▶ _PROVIDED RECORDS_
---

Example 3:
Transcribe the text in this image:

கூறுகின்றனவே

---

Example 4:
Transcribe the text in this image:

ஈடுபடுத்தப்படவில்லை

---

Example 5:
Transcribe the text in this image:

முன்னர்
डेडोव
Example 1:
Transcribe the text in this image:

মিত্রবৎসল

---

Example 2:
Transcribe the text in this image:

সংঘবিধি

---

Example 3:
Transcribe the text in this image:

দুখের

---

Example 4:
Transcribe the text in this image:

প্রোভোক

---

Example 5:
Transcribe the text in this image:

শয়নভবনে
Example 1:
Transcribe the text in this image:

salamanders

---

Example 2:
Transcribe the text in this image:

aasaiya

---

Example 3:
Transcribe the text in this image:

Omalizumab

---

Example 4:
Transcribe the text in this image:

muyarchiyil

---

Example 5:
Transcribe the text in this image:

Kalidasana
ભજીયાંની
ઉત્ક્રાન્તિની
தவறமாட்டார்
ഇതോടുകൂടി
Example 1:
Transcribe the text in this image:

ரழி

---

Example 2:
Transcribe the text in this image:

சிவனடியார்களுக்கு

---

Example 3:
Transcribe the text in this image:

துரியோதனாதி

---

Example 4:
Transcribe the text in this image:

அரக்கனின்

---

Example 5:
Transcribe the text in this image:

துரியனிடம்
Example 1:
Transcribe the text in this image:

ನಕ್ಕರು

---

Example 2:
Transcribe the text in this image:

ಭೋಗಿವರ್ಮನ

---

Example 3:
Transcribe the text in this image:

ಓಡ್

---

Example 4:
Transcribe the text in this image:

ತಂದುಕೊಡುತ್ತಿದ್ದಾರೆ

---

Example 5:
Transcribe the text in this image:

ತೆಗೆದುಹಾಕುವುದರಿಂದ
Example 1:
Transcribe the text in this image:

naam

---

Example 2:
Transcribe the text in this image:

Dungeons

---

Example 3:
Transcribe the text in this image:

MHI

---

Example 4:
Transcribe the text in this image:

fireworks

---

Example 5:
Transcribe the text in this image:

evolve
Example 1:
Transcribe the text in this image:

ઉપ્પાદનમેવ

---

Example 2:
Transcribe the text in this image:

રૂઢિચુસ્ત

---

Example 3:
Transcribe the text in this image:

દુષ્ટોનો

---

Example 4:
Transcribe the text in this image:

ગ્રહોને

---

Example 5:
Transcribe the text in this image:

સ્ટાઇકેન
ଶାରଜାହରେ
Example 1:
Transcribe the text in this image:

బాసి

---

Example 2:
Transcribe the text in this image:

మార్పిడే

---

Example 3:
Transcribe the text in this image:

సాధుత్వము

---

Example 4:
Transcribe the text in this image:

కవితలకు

▶ _EXERCISE PROMPT_
Your reply must consist of the entire listing, repeated word for word.

▶ _OUTPUT BELOW_
---

Example 3:
Transcribe the text in this image:

கூறுகின்றனவே

---

Example 4:
Transcribe the text in this image:

ஈடுபடுத்தப்படவில்லை

---

Example 5:
Transcribe the text in this image:

முன்னர்
डेडोव
Example 1:
Transcribe the text in this image:

মিত্রবৎসল

---

Example 2:
Transcribe the text in this image:

সংঘবিধি

---

Example 3:
Transcribe the text in this image:

দুখের

---

Example 4:
Transcribe the text in this image:

প্রোভোক

---

Example 5:
Transcribe the text in this image:

শয়নভবনে
Example 1:
Transcribe the text in this image:

salamanders

---

Example 2:
Transcribe the text in this image:

aasaiya

---

Example 3:
Transcribe the text in this image:

Omalizumab

---

Example 4:
Transcribe the text in this image:

muyarchiyil

---

Example 5:
Transcribe the text in this image:

Kalidasana
ભજીયાંની
ઉત્ક્રાન્તિની
தவறமாட்டார்
ഇതോടുകൂടി
Example 1:
Transcribe the text in this image:

ரழி

---

Example 2:
Transcribe the text in this image:

சிவனடியார்களுக்கு

---

Example 3:
Transcribe the text in this image:

துரியோதனாதி

---

Example 4:
Transcribe the text in this image:

அரக்கனின்

---

Example 5:
Transcribe the text in this image:

துரியனிடம்
Example 1:
Transcribe the text in this image:

ನಕ್ಕರು

---

Example 2:
Transcribe the text in this image:

ಭೋಗಿವರ್ಮನ

---

Example 3:
Transcribe the text in this image:

ಓಡ್

---

Example 4:
Transcribe the text in this image:

ತಂದುಕೊಡುತ್ತಿದ್ದಾರೆ

---

Example 5:
Transcribe the text in this image:

ತೆಗೆದುಹಾಕುವುದರಿಂದ
Example 1:
Transcribe the text in this image:

naam

---

Example 2:
Transcribe the text in this image:

Dungeons

---

Example 3:
Transcribe the text in this image:

MHI

---

Example 4:
Transcribe the text in this image:

fireworks

---

Example 5:
Transcribe the text in this image:

evolve
Example 1:
Transcribe the text in this image:

ઉપ્પાદનમેવ

---

Example 2:
Transcribe the text in this image:

રૂઢિચુસ્ત

---

Example 3:
Transcribe the text in this image:

દુષ્ટોનો

---

Example 4:
Transcribe the text in this image:

ગ્રહોને

---

Example 5:
Transcribe the text in this image:

સ્ટાઇકેન
ଶାରଜାହରେ
Example 1:
Transcribe the text in this image:

బాసి

---

Example 2:
Transcribe the text in this image:

మార్పిడే

---

Example 3:
Transcribe the text in this image:

సాధుత్వము

---

Example 4:
Transcribe the text in this image:

కవితలకు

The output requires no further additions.